とにかく小屋にも小屋の周りにも何もないので、食事は火を使わないパンや干し肉など、簡素なものを食べた。疲労した身体には些か足りなかったけれど仕方がない。ルーク国に来るまでの食糧難に比べたら全然マシだ。頭ではそう言い聞かせているのだが、身体は正直で。




くぅぅぅぅぅぅぅ、と空気が抜けるような音が静かな夜に響く。




「…………」




虫も動物もいない荒涼の空間では、たったそれだけの音が目立って仕方なかった。

そして、そんな時に限って音は鳴りやまないのだ。二回目、三回目、と咳払いをしても誤魔化しきれなかったのか、緋彩の背中側で座ったまま俯いているノアの口が動いた。


「ヒイロ、うるさい」

「な、何も喋ってませんよ」

「てめぇの腹だよ」


何てデリカシーのない男だろうか。女の子のそういうのは聞いていない振りをするのが定石で、気遣いというものだ。緋彩の隣で寝ているふりをして笑いを堪えているローウェンのように。
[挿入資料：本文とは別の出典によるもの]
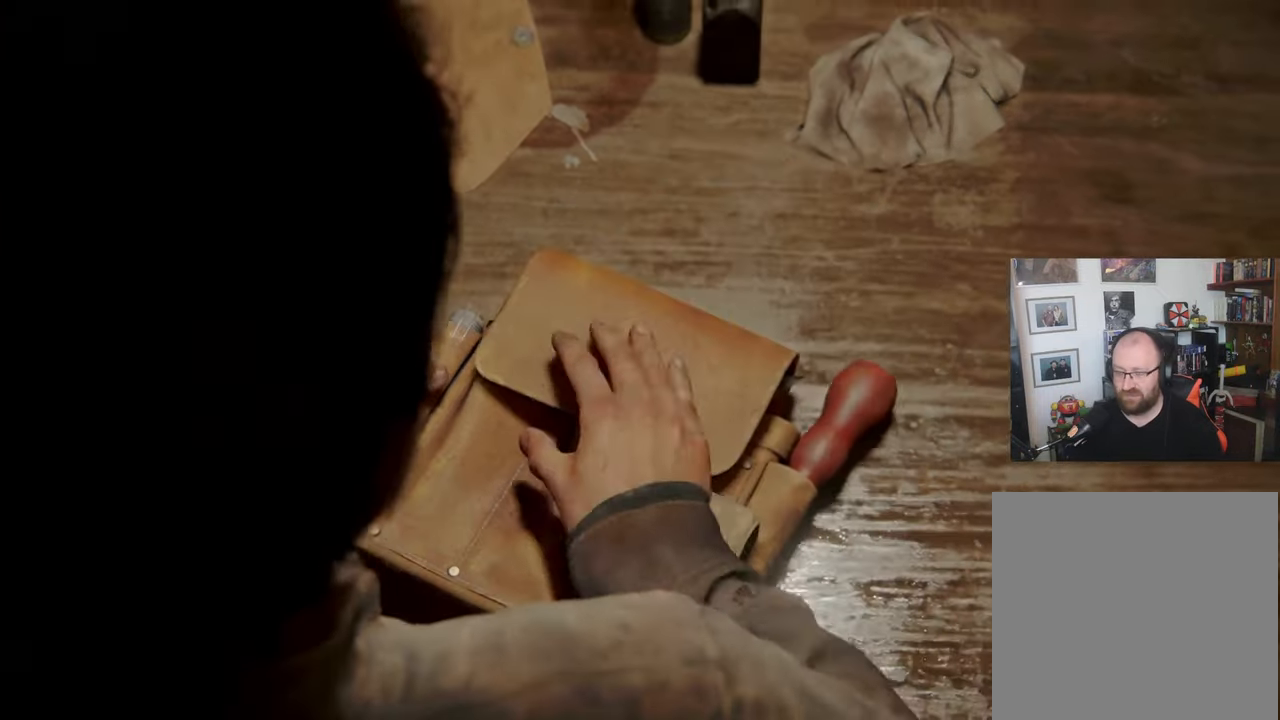
{"buttons": [], "left_stick": "center", "right_stick": "center", "events": []}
「そそそそんなこと言ったってしょうがないじゃないですか!身体の要求を止められる術があるなら教えてください!」

「気合いだ気合い。腹に力入れろ」

「入れてますよ!お陰で明日は筋肉痛です!」


それでも腹の虫というものは収まってくれないから、世の女子は全校集会で苦労しているんだ。痛む筋肉なんてついてねぇだろと言うノアとは身体の構造が違うのだ。というか何でそこまでして腹の虫を我慢させないといけないのか。空腹なのは皆一緒だし、ここには気心知れた三人しかいないのだから腹が鳴っても羞恥は知れている。


「お前の腹の音は腹が減る音なんだよ。俺たちの空腹を煽るな」

「そんなこと言われても!」


顔には一切そんな様子を見せていないのに、ノアも腹が減っているらしい。マジで気合いで腹の虫を黙らせているのだろうか。ハイスペックが極まりすぎて怖い。

ノアと言い合っているその間も緋彩の腹はくぅくぅと鳴り、ついに笑いを噛み殺しておくことが出来なくなったローウェンが涙で濡れた目尻を拭いながら身を起こす。


「ぶくくくくく…っ、…まぁまぁ…。ヒイロちゃん、この前町でもらった林檎があるんだ。少し食べる?」

「え、いいんですか?」

「勿論。ノアもいるよね」


そう言うと、ローウェンは鞄を漁って真っ赤な林檎を取り出す。同時に果物ナイフも取り、笑いで震える手で林檎を器用に切っていく。手を切らないよう気を付けてほしいし、そんなに笑わなくてもいいと思う。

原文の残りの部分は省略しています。